Leader of US Orthodox Church Quits Amid Rape Claim
By Frank Eltman
The leader of the Orthodox Church in America has resigned and been replaced amid questions about whether he failed to report to church officials or law enforcement an allegation of a rape by a priest and other sexual-misconduct claims.
The church issued a statement saying Metropolitan Jonah, the archbishop of Washington, submitted his resignation in a letter on July 6. The letter from Jonah noted the resignation had come at the request of the Holy Synod of Bishops. Jonah did not refer to the rape allegation in his letter.
Part of the letter to the bishops said he begged "forgiveness for however I have offended you, and for whatever difficulties have arisen from my own inadequacies and mistakes in judgment."
There was no telephone listing for Jonah, who couldn't be reached for comment on Thursday.
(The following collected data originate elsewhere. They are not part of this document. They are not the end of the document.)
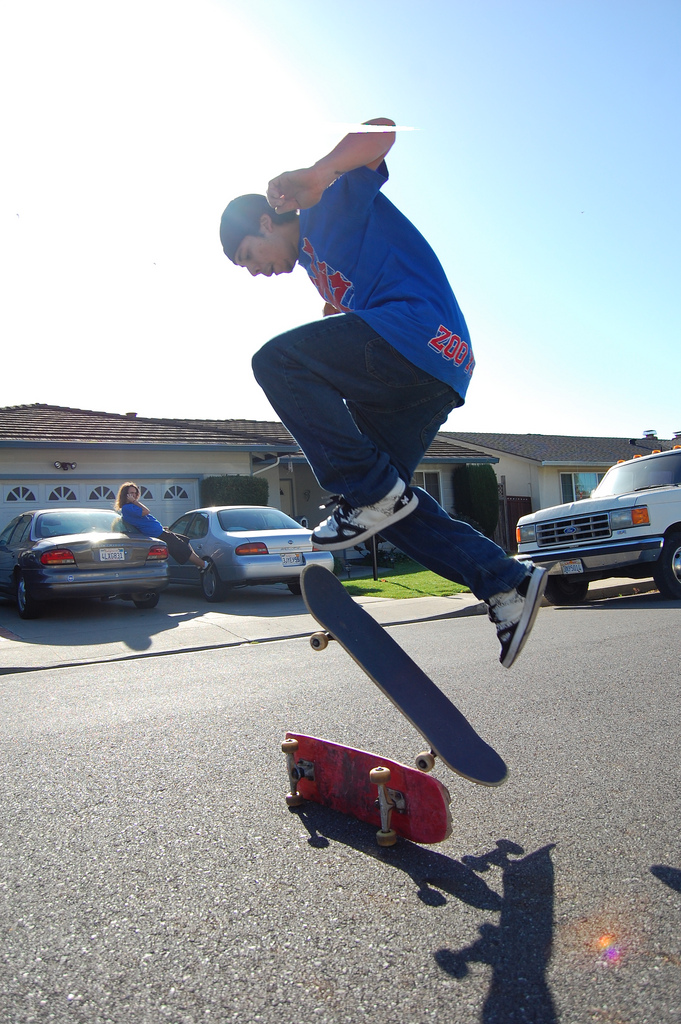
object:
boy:
[220, 117, 548, 668]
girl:
[110, 480, 215, 575]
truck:
[517, 444, 681, 605]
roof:
[0, 402, 300, 451]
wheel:
[415, 751, 435, 771]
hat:
[220, 194, 296, 265]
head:
[220, 194, 298, 277]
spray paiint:
[556, 911, 627, 969]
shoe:
[487, 559, 548, 668]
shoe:
[311, 477, 420, 551]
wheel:
[16, 569, 41, 619]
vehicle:
[0, 507, 171, 620]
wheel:
[201, 558, 225, 604]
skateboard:
[300, 562, 510, 786]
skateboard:
[281, 733, 453, 846]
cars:
[0, 506, 335, 618]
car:
[169, 506, 335, 604]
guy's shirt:
[298, 159, 476, 408]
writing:
[302, 236, 356, 312]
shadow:
[288, 800, 559, 1024]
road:
[0, 589, 681, 1024]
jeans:
[251, 312, 527, 602]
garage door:
[0, 473, 205, 583]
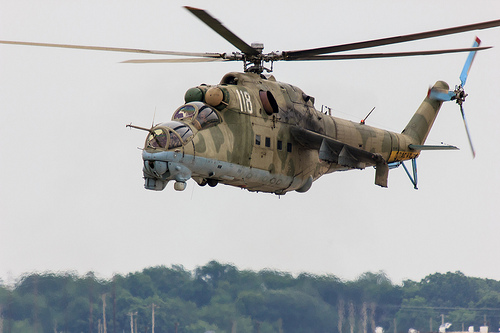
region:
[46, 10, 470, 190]
helicopter in flight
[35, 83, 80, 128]
white clouds in blue sky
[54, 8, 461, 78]
propeller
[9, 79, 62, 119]
white clouds in blue sky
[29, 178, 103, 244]
white clouds in blue sky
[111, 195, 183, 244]
white clouds in blue sky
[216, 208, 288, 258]
white clouds in blue sky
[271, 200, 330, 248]
white clouds in blue sky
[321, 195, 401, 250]
white clouds in blue sky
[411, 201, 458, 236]
white clouds in blue sky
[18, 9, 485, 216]
camo colored helicopter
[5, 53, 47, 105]
white clouds in blue sky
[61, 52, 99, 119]
white clouds in blue sky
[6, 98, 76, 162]
white clouds in blue sky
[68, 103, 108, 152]
white clouds in blue sky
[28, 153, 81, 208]
white clouds in blue sky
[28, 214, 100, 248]
white clouds in blue sky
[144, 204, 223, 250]
white clouds in blue sky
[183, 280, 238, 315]
distant trees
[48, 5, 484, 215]
helicopter in the air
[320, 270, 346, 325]
tree on the ground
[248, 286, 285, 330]
tree on the ground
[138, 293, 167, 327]
tree on the ground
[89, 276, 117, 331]
tree on the ground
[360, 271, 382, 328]
tree on the ground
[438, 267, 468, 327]
tree on the ground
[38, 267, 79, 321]
tree on the ground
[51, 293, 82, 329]
tree on the ground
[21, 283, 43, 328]
tree on the ground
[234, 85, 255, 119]
Number 118 on the helicopter.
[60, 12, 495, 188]
Army helicopter in the air.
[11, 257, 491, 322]
Trees in the background.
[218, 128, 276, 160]
Camoflauge paint on the helicopter.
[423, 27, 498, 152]
Rear propeller of a helicopter.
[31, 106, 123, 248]
Clear sky in the background.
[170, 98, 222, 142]
Cockpit of a helicopter.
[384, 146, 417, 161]
Yellow paint on the back of helicopter.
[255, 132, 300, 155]
Windows on the side of copter.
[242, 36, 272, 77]
Motor of the central propeller.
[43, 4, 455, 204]
helicopter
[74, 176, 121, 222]
white clouds in blue sky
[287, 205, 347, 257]
white clouds in blue sky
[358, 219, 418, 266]
white clouds in blue sky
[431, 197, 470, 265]
white clouds in blue sky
The church, based in Syosset, on Monday issued a three-page statement detailing Jonah's four-year tenure as its leader. It said Jonah had failed to report a 2010 rape allegation involving an unidentified priest to authorities when he learned of it last February. The statement said in light of sex abuse scandals involving the Catholic Church and at Penn State University, "the risk of liability to which the Metropolitan has exposed the church can not be overstated."
It also said Jonah had "repeatedly refused to act with prudence, in concert with his fellow bishops" regarding the church's standards and procedures regarding sexual misconduct.
It said for several years there had been a repeated pattern of Jonah "taking other unilateral actions that were contrary to the advice of the Holy Synod and/or the church's lawyers." It added he withheld information from brother bishops and church lawyers "concerning litigation matters, and matters which might have resulted, and still might result, in litigation."
It said he gave unauthorized people a detailed internal church report concerning "numerous investigations into sexual misconduct," which risked leaking names of accusers and the accused.
Father Eric Tosi, a church spokesman, referred any additional questions to the church statement.
There are approximately 80,000 Orthodox Church in America members in more than 800 parishes and institutions in the U.S., Canada and Mexico.